In the matter of Syria's alleged shipments of Scud missiles to Hezbollah, it bears noting how often the fate of the Middle East has turned on seemingly trivial or nearly imperceptible events. There's a simple explanation for this: That which cannot be seen or understood at first can rarely be contained in time.

It was not the Israeli government's intention to leak intelligence that Syria had transferred the missiles, which can hit every city in Israel with a one-ton payload. The Israeli defense establishment was particularly keen to keep the matter quiet to protect its sources and methods. But in the way these things often happen in Israel, President Shimon Peres decided for reasons of his own that the issue belonged in the public domain. There it is now, raising a number of interesting questions.

The first question is: Is it true? The Israelis say it is, the Syrians hotly deny it, Hezbollah remains coyly noncommittal, and the U.S. says it cannot confirm the report. But it is highly unlikely that Mr. Peres would have made the allegation without solid evidence to support it. Particularly given Mr. Peres's cautious style, not to mention the parlous state of U.S.-Israel relations, the last thing Israel needs is to be seen trafficking in bogus or alarmist claims.

Next comes the question: Why would Syria risk war with Israel by transferring the sorts of weapons it doubtlessly knows could provoke a sharp Israeli reprisal?

It is no secret that since Israel's summer 2006 war with Hezbollah, Syria has helped to rearm its Lebanese ally with as many as 50,000 rockets and missiles, many of them hidden—at the unwitting recommendation of last year's Goldstone Report—in homes, hospitals and schools. But the transfer of Scuds, which can be tipped with chemical or biological weapons, poses a threat to Israel of a different order of magnitude.

AFP/Getty Images

Hezbollah gazes over the Middle East.

The prosaic answer is that Syrian President Bashar Assad has a reckless streak. He was reckless in allowing Syria to become a way station for Iraq-bound jihadists, reckless in (almost certainly) ordering the assassination of former Lebanese Prime Minister Rafiq Hariri, reckless in attempting to build a covert nuclear facility, and reckless in pursuing a no-wriggle-room alliance with Hezbollah and Iran.

Then again, Mr. Assad has never had to pay the ultimate political price for those gambles. Now the Syrian may reckon that he can find a way to restore Damascus's suzerainty over Beirut by goading Israel into a fresh round of fighting with Hezbollah.
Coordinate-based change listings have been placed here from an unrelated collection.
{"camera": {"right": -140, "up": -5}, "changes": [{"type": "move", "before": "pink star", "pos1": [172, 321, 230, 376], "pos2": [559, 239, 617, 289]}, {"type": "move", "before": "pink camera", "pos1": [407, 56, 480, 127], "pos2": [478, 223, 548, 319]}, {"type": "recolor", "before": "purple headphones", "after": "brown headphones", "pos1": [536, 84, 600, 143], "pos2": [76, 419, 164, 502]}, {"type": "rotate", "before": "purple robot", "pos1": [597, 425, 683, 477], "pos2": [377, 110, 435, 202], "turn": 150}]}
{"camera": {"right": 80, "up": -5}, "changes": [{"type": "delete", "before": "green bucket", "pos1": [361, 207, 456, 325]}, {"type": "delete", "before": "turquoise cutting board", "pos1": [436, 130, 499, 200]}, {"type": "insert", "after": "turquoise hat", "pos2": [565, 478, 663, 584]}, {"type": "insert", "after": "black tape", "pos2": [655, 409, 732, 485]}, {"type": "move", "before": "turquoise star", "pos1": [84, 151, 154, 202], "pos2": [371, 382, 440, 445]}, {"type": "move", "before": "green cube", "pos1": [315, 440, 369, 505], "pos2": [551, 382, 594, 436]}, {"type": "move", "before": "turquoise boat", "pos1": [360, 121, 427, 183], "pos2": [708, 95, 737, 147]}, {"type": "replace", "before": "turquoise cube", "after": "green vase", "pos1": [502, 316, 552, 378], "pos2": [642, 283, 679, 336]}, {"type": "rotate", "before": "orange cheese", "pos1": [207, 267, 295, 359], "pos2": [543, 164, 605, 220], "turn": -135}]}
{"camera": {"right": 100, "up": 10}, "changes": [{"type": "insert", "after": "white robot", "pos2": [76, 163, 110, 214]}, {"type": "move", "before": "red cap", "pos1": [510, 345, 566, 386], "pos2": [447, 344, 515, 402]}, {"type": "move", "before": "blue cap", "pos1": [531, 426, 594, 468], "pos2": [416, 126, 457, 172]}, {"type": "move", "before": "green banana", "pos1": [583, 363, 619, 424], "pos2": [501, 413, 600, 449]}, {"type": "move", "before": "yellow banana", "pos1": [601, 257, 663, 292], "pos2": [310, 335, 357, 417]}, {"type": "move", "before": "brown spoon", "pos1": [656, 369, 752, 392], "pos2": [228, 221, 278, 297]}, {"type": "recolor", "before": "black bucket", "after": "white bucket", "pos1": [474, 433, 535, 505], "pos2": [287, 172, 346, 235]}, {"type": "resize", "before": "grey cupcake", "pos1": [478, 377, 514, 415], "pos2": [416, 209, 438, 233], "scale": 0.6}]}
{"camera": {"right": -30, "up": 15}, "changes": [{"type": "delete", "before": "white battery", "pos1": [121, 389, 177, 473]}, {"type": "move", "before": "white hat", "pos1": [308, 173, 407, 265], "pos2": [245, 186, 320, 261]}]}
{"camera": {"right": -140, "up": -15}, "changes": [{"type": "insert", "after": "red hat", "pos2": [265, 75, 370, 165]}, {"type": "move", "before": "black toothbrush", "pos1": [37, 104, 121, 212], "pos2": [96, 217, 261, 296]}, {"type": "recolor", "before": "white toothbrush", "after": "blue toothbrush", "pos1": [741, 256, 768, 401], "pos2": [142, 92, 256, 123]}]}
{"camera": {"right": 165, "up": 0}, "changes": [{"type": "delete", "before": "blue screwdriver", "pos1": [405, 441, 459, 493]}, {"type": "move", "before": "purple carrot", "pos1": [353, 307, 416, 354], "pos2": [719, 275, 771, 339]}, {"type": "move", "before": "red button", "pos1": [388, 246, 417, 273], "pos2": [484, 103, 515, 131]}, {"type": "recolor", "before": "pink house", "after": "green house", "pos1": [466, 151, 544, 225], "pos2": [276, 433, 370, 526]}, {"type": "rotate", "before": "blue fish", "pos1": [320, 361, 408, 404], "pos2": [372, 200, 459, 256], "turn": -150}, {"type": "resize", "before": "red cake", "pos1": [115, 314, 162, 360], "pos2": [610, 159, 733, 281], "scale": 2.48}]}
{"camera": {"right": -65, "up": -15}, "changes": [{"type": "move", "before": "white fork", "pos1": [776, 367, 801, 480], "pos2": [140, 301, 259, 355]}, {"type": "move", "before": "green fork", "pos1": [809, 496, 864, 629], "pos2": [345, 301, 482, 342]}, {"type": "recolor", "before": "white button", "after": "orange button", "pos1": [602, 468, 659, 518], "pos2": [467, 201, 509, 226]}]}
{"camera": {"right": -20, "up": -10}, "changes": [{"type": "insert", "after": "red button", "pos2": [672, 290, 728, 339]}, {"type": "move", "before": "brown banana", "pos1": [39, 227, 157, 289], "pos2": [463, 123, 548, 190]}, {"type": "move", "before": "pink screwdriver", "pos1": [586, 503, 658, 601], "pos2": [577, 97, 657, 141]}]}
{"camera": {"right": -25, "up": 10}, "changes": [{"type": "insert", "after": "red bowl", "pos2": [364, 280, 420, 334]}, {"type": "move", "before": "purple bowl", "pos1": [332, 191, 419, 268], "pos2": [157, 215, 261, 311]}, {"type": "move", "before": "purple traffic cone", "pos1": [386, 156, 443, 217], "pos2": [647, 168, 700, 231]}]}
Another destructive war over Lebanon might just be sufficient to topple Beirut's fragile pro-Western governing coalition, enhance Hezbollah's prestige, and perhaps give Damascus the cover it needs to re-enter Lebanon militarily by posing, as it so often has in the past, as a force for "stability."

Which raises the third question: Will Israel be goaded into such a conflict?

There is, I am very reliably told, "no appetite" in Israel for another war in Lebanon—"none whatsoever." The prospect of a war offers Israel the unenviable choice of a militarily decisive blow against Hezbollah that would likely also be a diplomatic debacle, or else a diplomatically acceptable surgical option that would offer little by way of long-term military advantage. But Israel also runs serious risks to its deterrence if it allows relatively smaller provocations to go unanswered.

What happens, for instance, if Hezbollah blows up an Israeli diplomatic or cultural facility—as it twice did in Buenos Aires in the 1990s and nearly did last year in Azerbaijan? In that event, Israel would be as hard-pressed to resist retaliating as it would be to limit the consequences of its retaliation.

One of the more easily imaginable consequences is that a war in Lebanon could very quickly involve Syrian and Iranian participation. So the next question is: How might that play out?

Here Israel could conceivably reap certain advantages, which in turn calls into question whether Israel might not want a wider war over Lebanon after all. Today, Jerusalem's two supreme strategic objectives—preventing Tehran's nuclear bids from reaching fruition while also preventing any further deterioration in the relationship with Washington—are very far from being in synch. But in a scenario in which Israeli cities are hit by Hezbollah's Scuds, Israel would have ample justification and cover to strike back at the ultimate source of those missiles—not just Damascus, but Tehran. As Rahm Emanuel likes to say, a crisis can be a terrible thing to waste.

And that raises a final question: What does the Obama administration do? So far, it hasn't helped matters by giving the impression of a clear wedge between Israel and the U.S. Nor has the administration's assiduous courtship of Damascus done anything other than embolden Mr. Assad's taste for adventure. Is the president capable of learning from his Mideast failures so far? That one's worth $64,000.

In 1967, a series of seemingly minor events, tactical misjudgments, and particularly an Arab perception that the West would not honor its international commitments or come to Israel's defense triggered a war the consequences of which have defined the Middle East ever since. We are adrift in those same waters today.